Cette retraite démocratique laisse un pays comme la Nouvelle-Zélande dans une minorité mondiale. Si Trump cible la région ou le pays avec des tarifs économiques, cette précarité pourrait augmenter.

D'un autre côté, les ordres mondiaux précédents n'ont pas été vraiment hégémoniques. Pax Britannica n'a pas englobé le monde entier.
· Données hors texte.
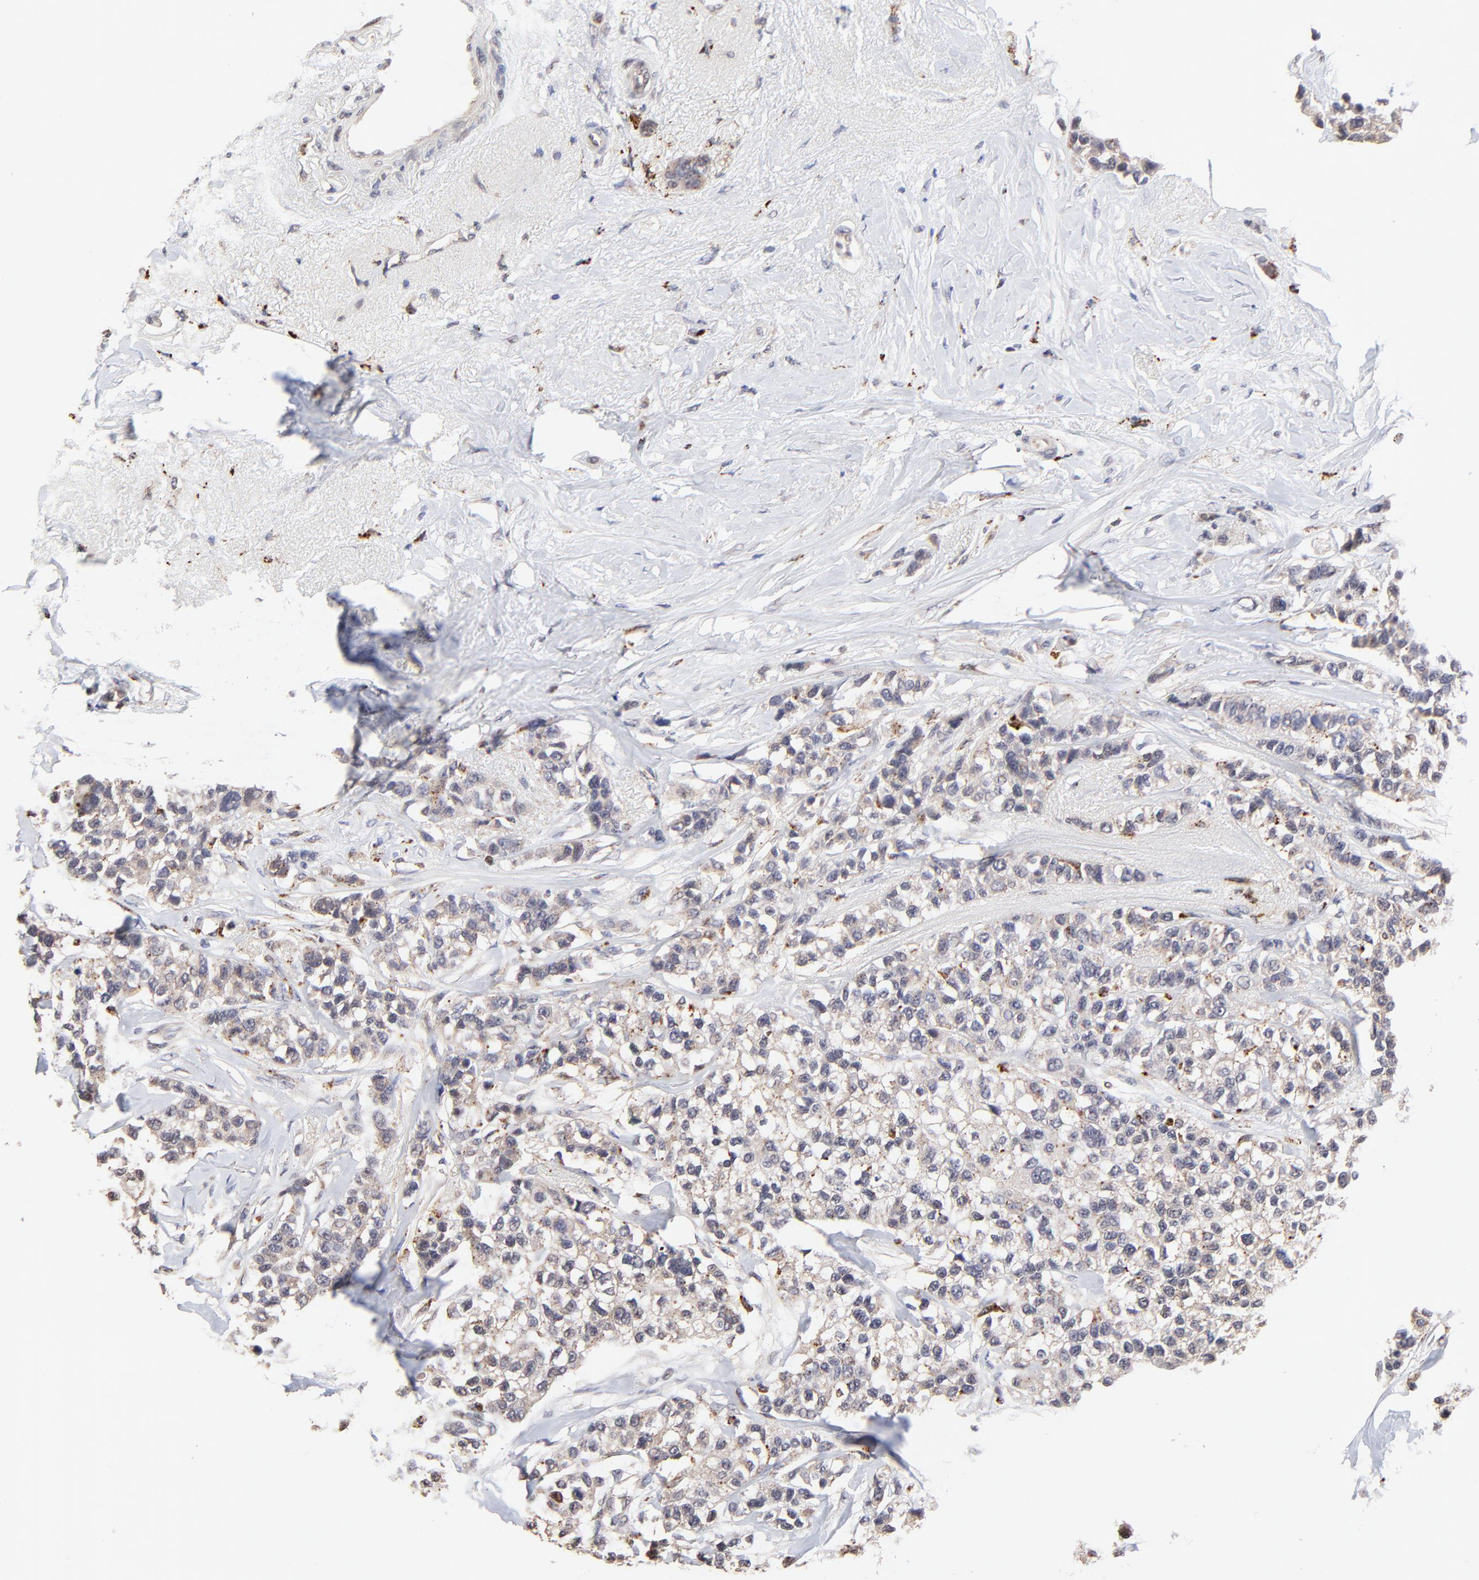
{"staining": {"intensity": "weak", "quantity": "<25%", "location": "cytoplasmic/membranous"}, "tissue": "breast cancer", "cell_type": "Tumor cells", "image_type": "cancer", "snomed": [{"axis": "morphology", "description": "Duct carcinoma"}, {"axis": "topography", "description": "Breast"}], "caption": "Immunohistochemistry of human breast intraductal carcinoma exhibits no positivity in tumor cells.", "gene": "PDE4B", "patient": {"sex": "female", "age": 51}}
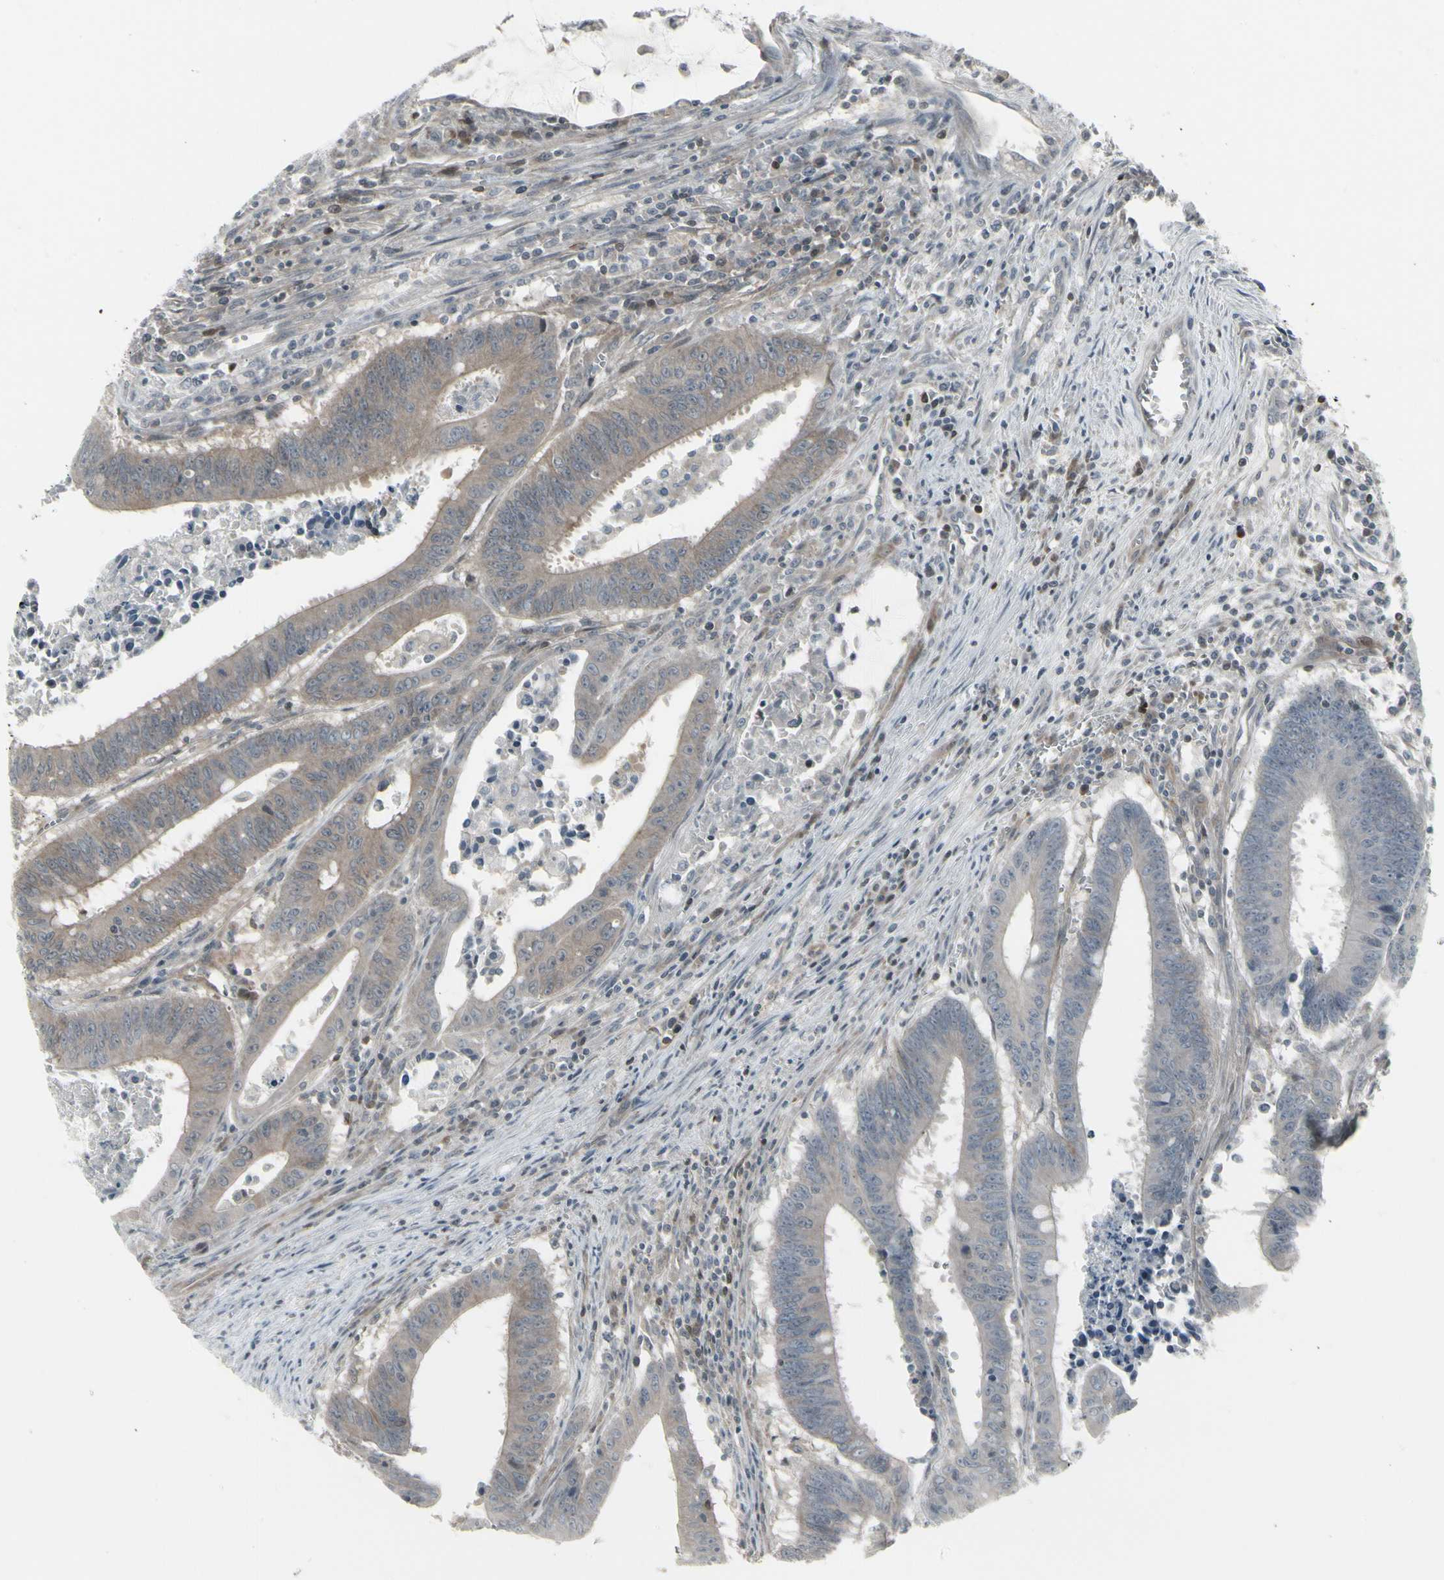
{"staining": {"intensity": "moderate", "quantity": ">75%", "location": "cytoplasmic/membranous"}, "tissue": "colorectal cancer", "cell_type": "Tumor cells", "image_type": "cancer", "snomed": [{"axis": "morphology", "description": "Adenocarcinoma, NOS"}, {"axis": "topography", "description": "Colon"}], "caption": "DAB immunohistochemical staining of human colorectal cancer shows moderate cytoplasmic/membranous protein staining in about >75% of tumor cells.", "gene": "IGFBP6", "patient": {"sex": "male", "age": 45}}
Pax Americana, qui n'incluait pas la Chine, l'Inde, l'ancien bloc soviétique, une grande partie du monde islamique et de nombreux pays en développement.

Cela suggère que des poches de démocratie peuvent survivre au sein d'une PAX autocratica, en particulier dans un monde multipolaire qui est plus tolérant à l'indépendance politique.

L'indice de démocratie 2023 de l'économiste du renseignement de l'économie a classé la Nouvelle-Zélande, les pays nordiques, la Suisse, l'Islande et l'Irlande le plus élevé parce que leurs citoyens

Choisissez leurs dirigeants politiques lors d'élections libres et équitables, profitez des libertés civiles, préfèrent la démocratie aux autres systèmes politiques, peuvent et participent à la politique, et d'avoir un gouvernement fonctionnel qui agit en leur nom.

Ce sont ces pays qui peuvent être à l'avant-garde de la résilience démocratique.